Jean-Pierre Canihac, au cornetto
– Photo Alain Huc de Vaubert –
Dans le Quem vidisti à 14, le dialogue entre les voix solistes et les instruments atteint une acuité étonnante. In Ecclesiis est le siège de nuances crescendo-decrescendo d’une incroyable force expressive, alors que la ferveur du Jubilate Deo (à 10 seulement !) réjouit le cœur. Le Magnificat, qui clôt la célébration, atteint un niveau de jubilation proprement céleste.
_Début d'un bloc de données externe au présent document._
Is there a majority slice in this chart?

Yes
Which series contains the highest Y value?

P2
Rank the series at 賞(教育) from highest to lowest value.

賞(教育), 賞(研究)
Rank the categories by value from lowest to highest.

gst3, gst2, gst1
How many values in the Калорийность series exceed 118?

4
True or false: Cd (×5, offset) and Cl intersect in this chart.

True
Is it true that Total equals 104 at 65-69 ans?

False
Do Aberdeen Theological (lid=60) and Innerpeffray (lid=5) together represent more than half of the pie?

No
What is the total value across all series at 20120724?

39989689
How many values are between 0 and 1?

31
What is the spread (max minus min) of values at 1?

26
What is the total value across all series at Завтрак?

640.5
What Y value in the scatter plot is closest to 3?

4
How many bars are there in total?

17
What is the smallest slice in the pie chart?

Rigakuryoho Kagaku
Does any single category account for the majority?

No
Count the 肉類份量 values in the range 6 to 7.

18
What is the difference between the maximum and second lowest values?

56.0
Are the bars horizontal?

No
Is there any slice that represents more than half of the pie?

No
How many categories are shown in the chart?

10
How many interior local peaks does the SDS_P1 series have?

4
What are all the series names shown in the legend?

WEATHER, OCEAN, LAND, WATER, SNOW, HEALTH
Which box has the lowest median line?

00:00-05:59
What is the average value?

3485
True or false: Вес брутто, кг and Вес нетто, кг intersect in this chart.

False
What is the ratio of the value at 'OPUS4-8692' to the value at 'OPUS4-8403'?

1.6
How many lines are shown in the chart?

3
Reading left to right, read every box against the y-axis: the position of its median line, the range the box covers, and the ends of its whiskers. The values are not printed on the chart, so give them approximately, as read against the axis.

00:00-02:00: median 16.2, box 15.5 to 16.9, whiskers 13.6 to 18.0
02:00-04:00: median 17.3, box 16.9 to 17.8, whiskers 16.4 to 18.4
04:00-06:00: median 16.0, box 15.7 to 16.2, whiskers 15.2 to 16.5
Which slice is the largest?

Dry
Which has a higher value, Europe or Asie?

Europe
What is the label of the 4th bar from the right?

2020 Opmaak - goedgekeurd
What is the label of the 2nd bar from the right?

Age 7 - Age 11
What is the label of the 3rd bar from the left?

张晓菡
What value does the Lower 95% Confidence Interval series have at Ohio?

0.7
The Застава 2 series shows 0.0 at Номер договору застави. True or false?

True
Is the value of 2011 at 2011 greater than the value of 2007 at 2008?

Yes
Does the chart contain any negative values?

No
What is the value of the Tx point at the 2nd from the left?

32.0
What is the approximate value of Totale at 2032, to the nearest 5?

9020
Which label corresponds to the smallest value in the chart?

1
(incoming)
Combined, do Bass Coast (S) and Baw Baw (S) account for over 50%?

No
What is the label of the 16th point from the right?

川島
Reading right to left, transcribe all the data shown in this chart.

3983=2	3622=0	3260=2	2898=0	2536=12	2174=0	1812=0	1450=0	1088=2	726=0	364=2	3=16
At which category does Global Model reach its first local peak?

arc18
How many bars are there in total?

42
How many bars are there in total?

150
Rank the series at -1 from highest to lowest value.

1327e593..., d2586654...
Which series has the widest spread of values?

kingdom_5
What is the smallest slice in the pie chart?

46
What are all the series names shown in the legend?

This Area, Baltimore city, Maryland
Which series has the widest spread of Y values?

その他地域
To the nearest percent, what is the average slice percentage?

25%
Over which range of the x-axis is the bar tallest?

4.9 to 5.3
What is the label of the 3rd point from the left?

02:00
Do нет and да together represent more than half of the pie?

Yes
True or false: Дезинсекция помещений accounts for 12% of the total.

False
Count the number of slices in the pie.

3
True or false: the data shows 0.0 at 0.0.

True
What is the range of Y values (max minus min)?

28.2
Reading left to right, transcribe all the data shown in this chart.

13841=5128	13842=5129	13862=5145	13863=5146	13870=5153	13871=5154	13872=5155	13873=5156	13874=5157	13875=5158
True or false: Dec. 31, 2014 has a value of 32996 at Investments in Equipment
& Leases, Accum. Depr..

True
Entre les pièces vocales s’insèrent de splendides canzoni instrumentales, dont la Renaissance avait le secret. La virtuosité des musiciens y trouve un terrain d’expression au plus haut niveau. La Canzon duodecimi à 10 instaure en particulier un dialogue éblouissant entre violons et cornetti qui donne le vertige.
Dans la Canzon in eco à 3 cornetti, de Giovanni Martino Cesare, Jean-Pierre Canihac reprend son cornetto, habile et riche de sonorités, pour un échange spatialisé et poétique, comme pastoral, avec ses deux compères. Et puis, Michel Bouvard, au grand orgue de la cathédrale, balise le déroulement de la messe de quelques pièces solennelles d’une grande beauté.
Les chanteurs solistes de cette messe – Photo Classictoulouse –
Il faut ici souligner les qualités des chanteurs, issus des ensembles participant à la fête. En particulier, chaque membre d’A Sei Voci apporte une contribution irréprochable de splendeur vocale et de style au premier plan des interventions solistes.
On ne peut également qu’admirer l’excellence de la participation du grand Chœur du Capitole. Son adaptation aussi bien vocale que stylistique au répertoire de la Renaissance en dit long sur sa souplesse, sur la permanence de ses qualités vocales et musicales, ainsi que sur la profondeur du travail de préparation mené par Alfonso Caiani.
Enfin, Jean-Pierre Canihac, l’artisan à l’initiative de cet événement, mène tout ce beau monde avec la précision nécessaire ainsi que la souplesse que réclame une musique aussi riche, aussi fervente.